## Information provided
•••

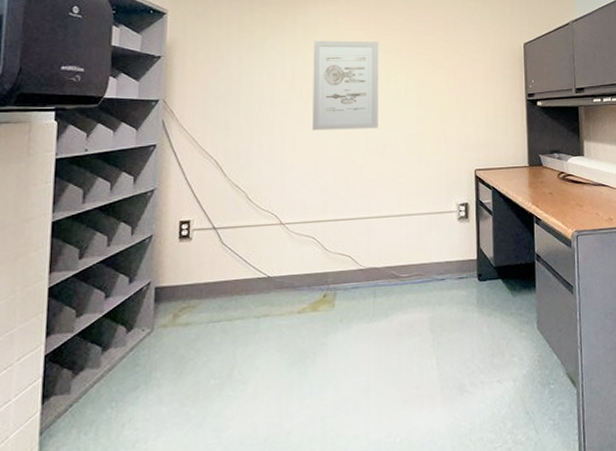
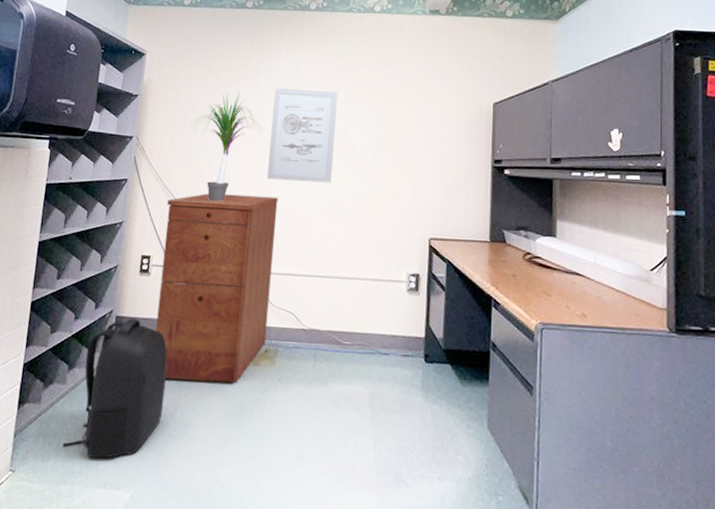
backpack: none [102,286,219,438] -> present [62,317,168,459]
filing cabinet: none [203,147,326,341] -> present [155,193,279,384]
potted plant: none [224,47,304,158] -> present [190,92,262,202]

•••

## Your assignment
Leave the pictures out. Otherwise, output the listing above exactly.

## Result of this exercise
backpack: none [102,286,219,438] -> present [62,317,168,459]
filing cabinet: none [203,147,326,341] -> present [155,193,279,384]
potted plant: none [224,47,304,158] -> present [190,92,262,202]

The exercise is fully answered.